#### Extracted data ####
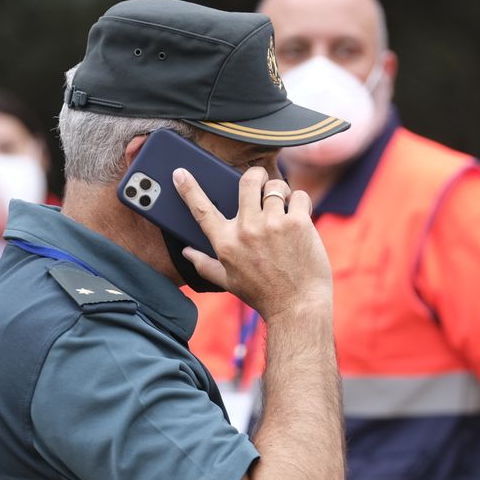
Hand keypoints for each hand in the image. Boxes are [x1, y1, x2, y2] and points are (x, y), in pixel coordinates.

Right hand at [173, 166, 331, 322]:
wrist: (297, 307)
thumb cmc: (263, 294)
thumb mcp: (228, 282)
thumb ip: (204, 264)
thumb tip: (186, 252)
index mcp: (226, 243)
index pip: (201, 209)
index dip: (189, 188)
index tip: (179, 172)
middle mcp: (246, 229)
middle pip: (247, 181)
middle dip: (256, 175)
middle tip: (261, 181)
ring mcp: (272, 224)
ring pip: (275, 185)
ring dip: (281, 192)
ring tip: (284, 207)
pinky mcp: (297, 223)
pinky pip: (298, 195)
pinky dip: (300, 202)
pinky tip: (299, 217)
####
#### Extracted data ####
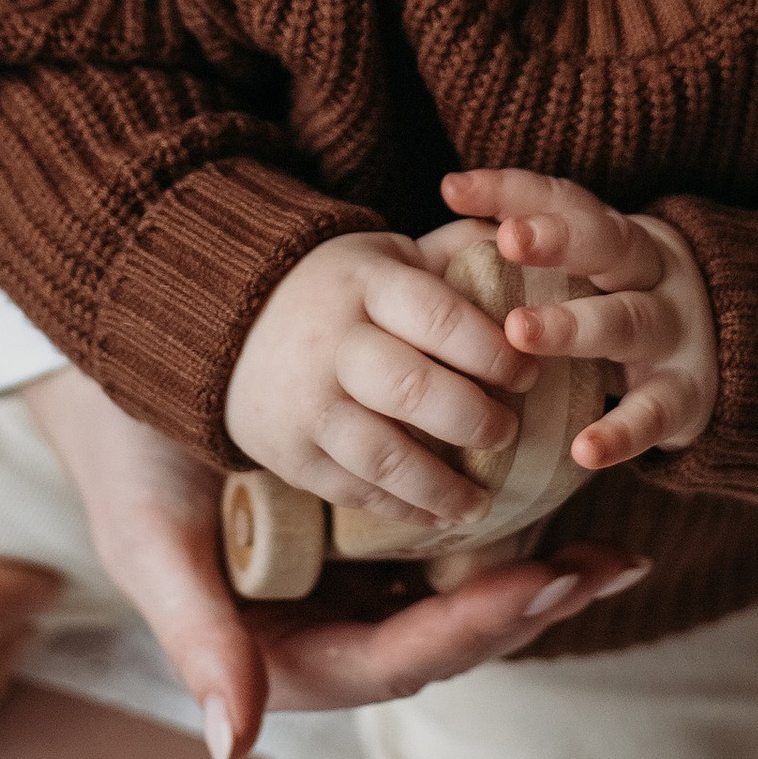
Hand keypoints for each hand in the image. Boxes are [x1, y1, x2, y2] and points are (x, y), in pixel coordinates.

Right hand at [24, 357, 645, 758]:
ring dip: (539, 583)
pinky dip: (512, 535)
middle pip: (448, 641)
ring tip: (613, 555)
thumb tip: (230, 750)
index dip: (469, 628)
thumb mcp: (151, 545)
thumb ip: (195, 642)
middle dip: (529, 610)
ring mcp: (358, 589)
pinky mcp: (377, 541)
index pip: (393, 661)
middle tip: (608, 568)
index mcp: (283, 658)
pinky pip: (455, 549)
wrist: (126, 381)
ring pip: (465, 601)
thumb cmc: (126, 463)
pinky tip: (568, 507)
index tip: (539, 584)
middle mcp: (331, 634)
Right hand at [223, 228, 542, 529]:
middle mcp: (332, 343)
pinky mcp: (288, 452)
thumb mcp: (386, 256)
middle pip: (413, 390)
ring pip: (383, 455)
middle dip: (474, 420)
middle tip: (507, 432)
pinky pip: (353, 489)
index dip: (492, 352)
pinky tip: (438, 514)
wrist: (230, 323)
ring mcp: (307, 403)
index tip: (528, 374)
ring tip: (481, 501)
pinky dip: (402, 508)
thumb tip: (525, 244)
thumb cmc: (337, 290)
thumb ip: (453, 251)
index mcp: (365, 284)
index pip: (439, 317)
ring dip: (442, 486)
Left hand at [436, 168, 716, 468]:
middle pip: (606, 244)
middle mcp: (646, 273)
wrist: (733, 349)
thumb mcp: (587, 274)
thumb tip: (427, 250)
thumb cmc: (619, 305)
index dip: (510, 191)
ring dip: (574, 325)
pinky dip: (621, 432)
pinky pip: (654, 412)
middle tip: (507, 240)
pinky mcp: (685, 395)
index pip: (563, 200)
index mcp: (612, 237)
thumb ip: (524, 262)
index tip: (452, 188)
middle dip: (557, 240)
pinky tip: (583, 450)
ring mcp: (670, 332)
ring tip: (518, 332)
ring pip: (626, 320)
####
#### Extracted data ####
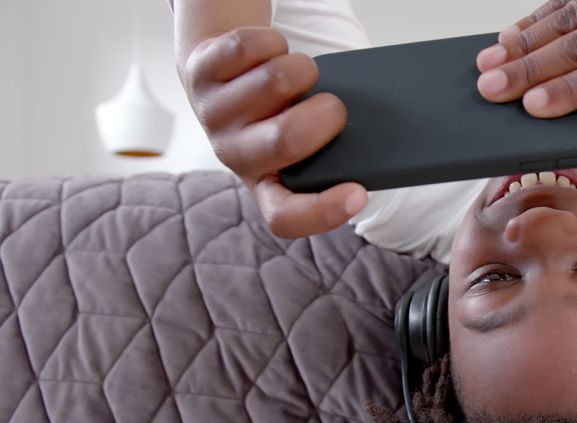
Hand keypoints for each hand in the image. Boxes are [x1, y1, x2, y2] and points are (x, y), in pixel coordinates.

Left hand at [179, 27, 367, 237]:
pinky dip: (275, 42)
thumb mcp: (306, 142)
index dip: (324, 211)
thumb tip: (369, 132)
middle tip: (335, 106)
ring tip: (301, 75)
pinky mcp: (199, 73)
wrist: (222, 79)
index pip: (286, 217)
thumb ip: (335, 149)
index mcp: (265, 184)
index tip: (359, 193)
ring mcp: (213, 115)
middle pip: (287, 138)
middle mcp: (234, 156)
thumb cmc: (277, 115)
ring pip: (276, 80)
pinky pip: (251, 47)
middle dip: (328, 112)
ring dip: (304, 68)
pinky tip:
####
- _Exercise_: The entries above hold a line with "middle tip: (507, 432)" and a later line with "ring pip: (626, 320)". Write out exactly those lines and all lines between, nothing more.

- _Answer space_:
middle tip: (507, 432)
pinky pip: (353, 489)
index dip: (492, 352)
pinky tip: (438, 514)
wrist: (230, 323)
ring mcp: (307, 403)
index tip: (528, 374)
ring tip: (481, 501)
pinky dip: (402, 508)
thumb tip: (525, 244)
thumb cmc: (337, 290)
thumb ip: (453, 251)
index mcp: (365, 284)
index pip: (439, 317)
ring dip: (442, 486)
Left hand at [436, 168, 716, 468]:
middle pip: (606, 244)
middle mcp: (646, 273)
wrist: (733, 349)
thumb mcp: (587, 274)
thumb tip: (427, 250)
thumb cmc: (619, 305)
index dip: (510, 191)
ring dip: (574, 325)
pinky dip: (621, 432)
pinky pip: (654, 412)
middle tip: (507, 240)
pinky mcp: (685, 395)
index pip: (563, 200)
index mcp: (612, 237)
thumb ip: (524, 262)
index tip: (452, 188)
middle dip: (557, 240)
pinky tip: (583, 450)
ring mcp: (670, 332)
ring tip: (518, 332)
ring pip: (626, 320)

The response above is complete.